ディーネと呼ばれた少年に先導されて何処かへと飛んで行った。
「危機は去ったのかのう……」
「そうだ……な。老い先短いからって無理すんなよ。じいちゃん」
二人のやり取りを呆けて見ていた老人が呟いた声に返事が返ってきた。
老人の後ろにはさっき飛んで行った少年と同い年くらいの少年が立っていた。一見すると少女なのだが、よくよく観察すると少年であることがわかる。
じいちゃん、と言う呼び方から察するに、老人の孫なのだろう。
「ん、ああ。孫が結婚するまで生きるわい」
「そー言わずに、もっと長生きしろ」
「この戦争じゃ、何年生きられるか……」
そう言った老人の顔は暗かった。なにせ、家を失ったばかりなのだ。孫が生きていて、自分も孫も五体満足なのことを感謝すべきだろう。それほど迄に被害は甚大だった。
「家、どうすんだ?」
「王都には避難区域があったろ。あそこに引っ越すわい。お前さんはどうする?」
老人は遠くを見ている。方向的には孫を見ているが、何処か遠くを見ているようにしか見えない。

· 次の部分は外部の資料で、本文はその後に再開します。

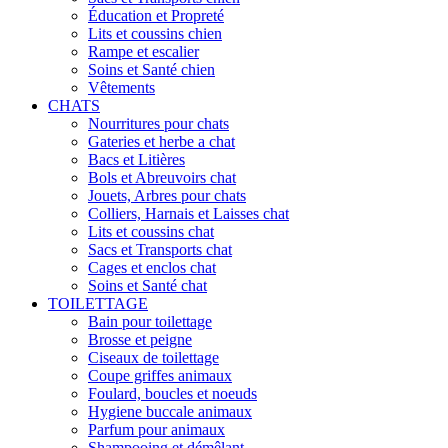
Éducation et Propreté
Lits et coussins chien
Rampe et escalier
Soins et Santé chien
Vêtements
CHATS
Nourritures pour chats
Gateries et herbe a chat
Bacs et Litières
Bols et Abreuvoirs chat
Jouets, Arbres pour chats
Colliers, Harnais et Laisses chat
Lits et coussins chat
Sacs et Transports chat
Cages et enclos chat
Soins et Santé chat
TOILETTAGE
Bain pour toilettage
Brosse et peigne
Ciseaux de toilettage
Coupe griffes animaux
Foulard, boucles et noeuds
Hygiene buccale animaux
Parfum pour animaux
Shampooing et démêlant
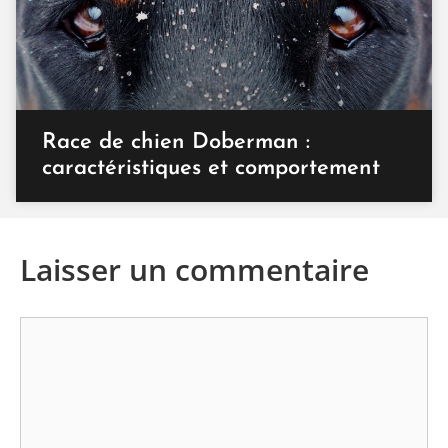
Race de chien Doberman :
caractéristiques et comportement
Laisser un commentaire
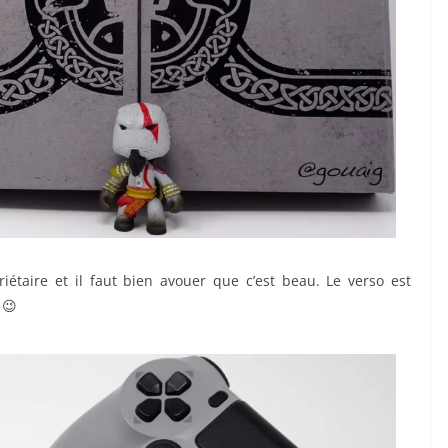
riétaire et il faut bien avouer que c’est beau. Le verso est
 😉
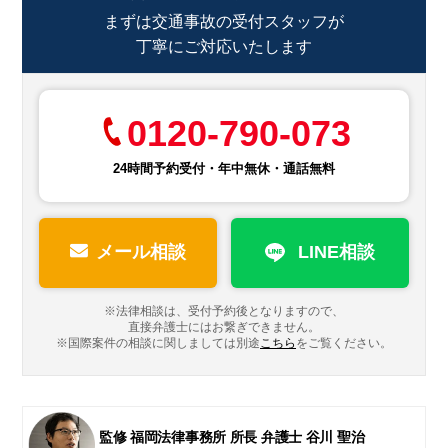
まずは交通事故の受付スタッフが
丁寧にご対応いたします
0120-790-073
24時間予約受付・年中無休・通話無料
メール相談
LINE相談
※法律相談は、受付予約後となりますので、
直接弁護士にはお繋ぎできません。
※国際案件の相談に関しましては
別途
こちら
をご覧ください。
監修 福岡法律事務所 所長 弁護士 谷川 聖治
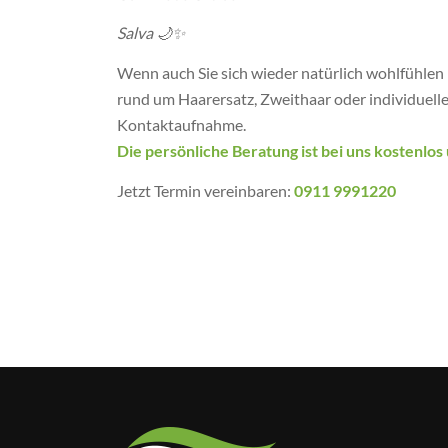
Salva 🌙✨
Wenn auch Sie sich wieder natürlich wohlfühlen 
rund um Haarersatz, Zweithaar oder individuell
Kontaktaufnahme.
Die persönliche Beratung ist bei uns kostenlos
Jetzt Termin vereinbaren:
0911 9991220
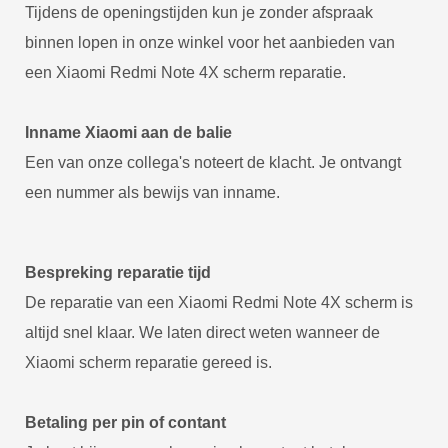
Tijdens de openingstijden kun je zonder afspraak
binnen lopen in onze winkel voor het aanbieden van
een Xiaomi Redmi Note 4X scherm reparatie.
Inname Xiaomi aan de balie
Een van onze collega's noteert de klacht. Je ontvangt
een nummer als bewijs van inname.
Bespreking reparatie tijd
De reparatie van een Xiaomi Redmi Note 4X scherm is
altijd snel klaar. We laten direct weten wanneer de
Xiaomi scherm reparatie gereed is.
Betaling per pin of contant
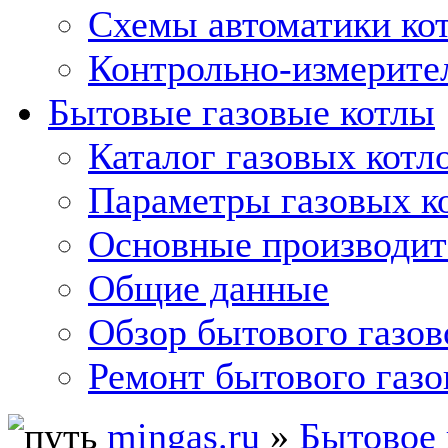
Схемы автоматики кот
Контрольно-измерите
Бытовые газовые котлы
Каталог газовых котл
Параметры газовых к
Основные производит
Общие данные
Обзор бытового газов
Ремонт бытового газо
mingas.ru
»
Бытовое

少年も老人が見ている方を見るが特に何もないので、首を捻りながら老人に答える。
「んー。俺はちょっと戦争止めてくる」
特になんら決意が込められたわけではない声は不思議とよく響いた。
「そうか。行ってこい。ヒカゲ」
「おー、行ってくる」
そうして、老人に別れを告げて少年は村を出た。
──これから始まるのは少年ヒカゲによる長らく続いた戦争に終止符を打つための物語。
「いや、お使い行ってくるのノリで、戦争止めにいくんじゃないわ! ボケ! 死ぬ気か!」
ヒカゲが村を立ち去った三日後。王都にはボケた老人のそんな叫びが響いた。
そして、周りの人間にぎょっとした目で見られたとか見られ、赤面した老人が居たとか居なかったとか。
真実は神のみぞ知るなのである。
……まあ。何はともあれヒカゲの物語は動き出したのである。